## YOUR INSTRUCTIONS
Format every line of the entries below as a JSON list of strings, one string per line, omitting blank lines and the pictures.

[begin DATA SUPPLIED]

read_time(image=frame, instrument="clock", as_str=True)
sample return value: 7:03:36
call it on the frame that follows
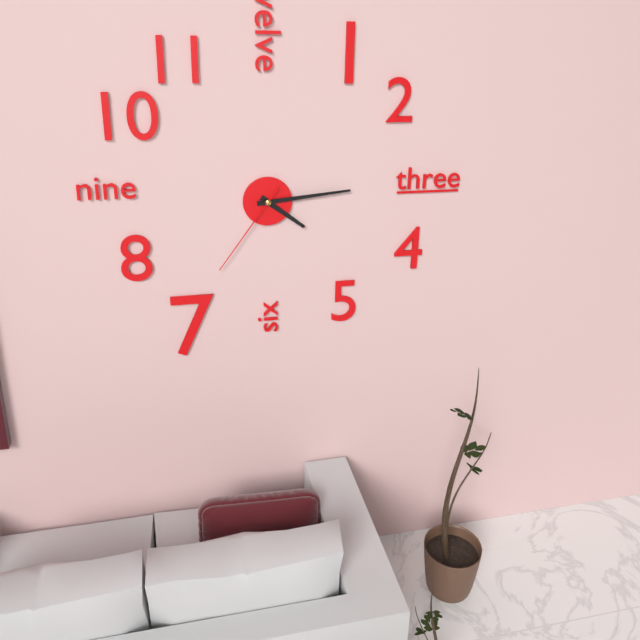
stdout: 4:14:36
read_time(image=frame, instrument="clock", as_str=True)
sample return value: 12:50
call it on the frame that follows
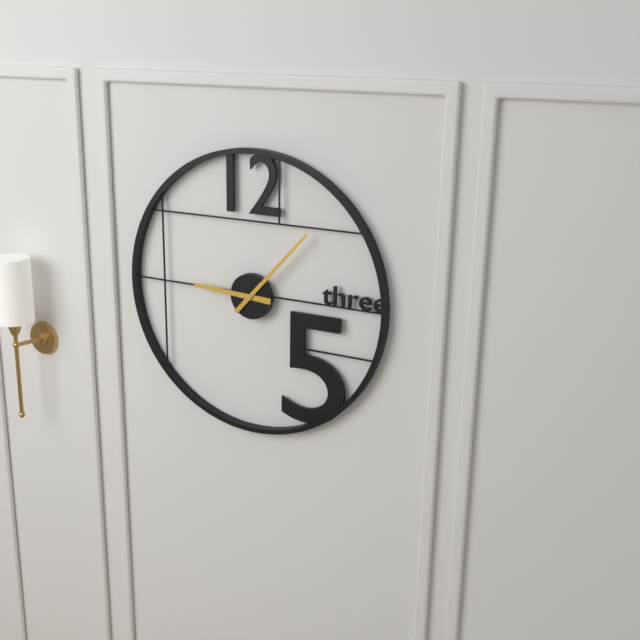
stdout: 9:07
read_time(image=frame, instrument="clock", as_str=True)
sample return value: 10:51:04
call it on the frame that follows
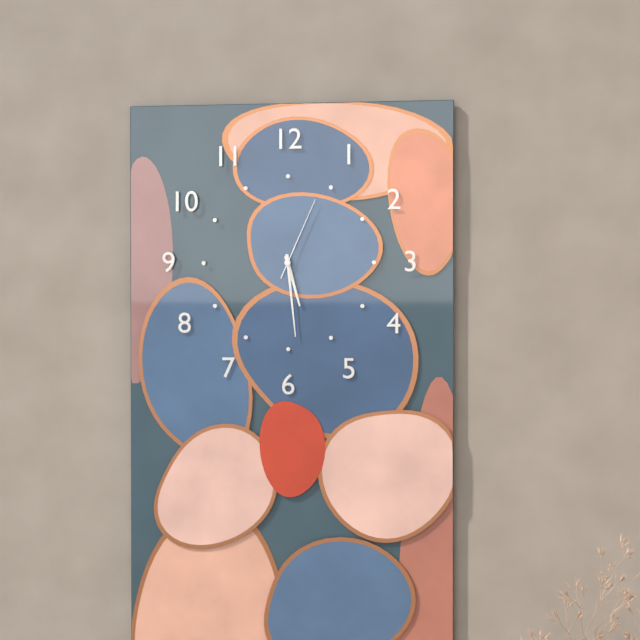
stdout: 5:29:04
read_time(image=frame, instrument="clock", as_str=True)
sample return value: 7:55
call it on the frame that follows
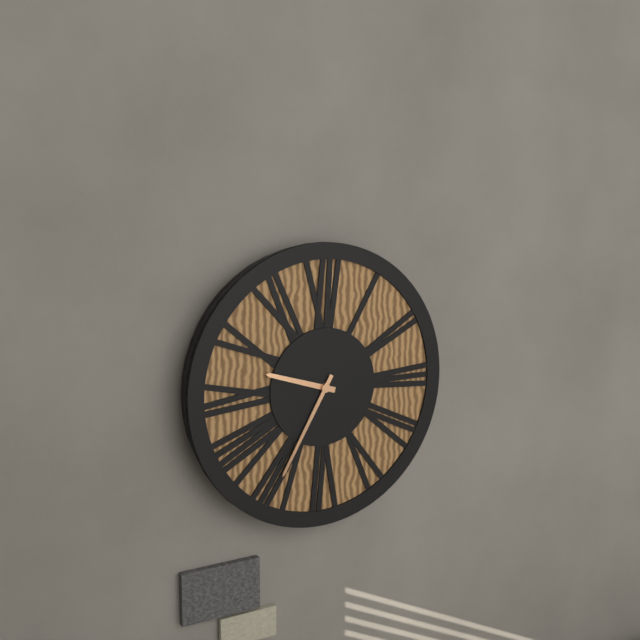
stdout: 9:35
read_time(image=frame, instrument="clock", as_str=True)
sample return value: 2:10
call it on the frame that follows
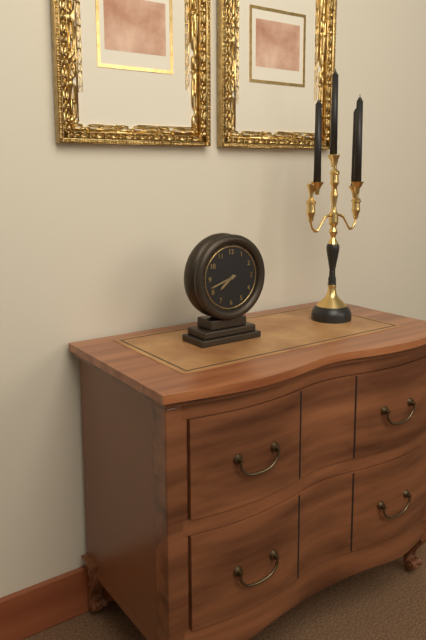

[end DATA SUPPLIED]

## RESPONSE TO THIS EXERCISE
[
  "read_time(image=frame, instrument=\"clock\", as_str=True)",
  "sample return value: 7:03:36",
  "call it on the frame that follows",
  "stdout: 4:14:36",
  "read_time(image=frame, instrument=\"clock\", as_str=True)",
  "sample return value: 12:50",
  "call it on the frame that follows",
  "stdout: 9:07",
  "read_time(image=frame, instrument=\"clock\", as_str=True)",
  "sample return value: 10:51:04",
  "call it on the frame that follows",
  "stdout: 5:29:04",
  "read_time(image=frame, instrument=\"clock\", as_str=True)",
  "sample return value: 7:55",
  "call it on the frame that follows",
  "stdout: 9:35",
  "read_time(image=frame, instrument=\"clock\", as_str=True)",
  "sample return value: 2:10",
  "call it on the frame that follows"
]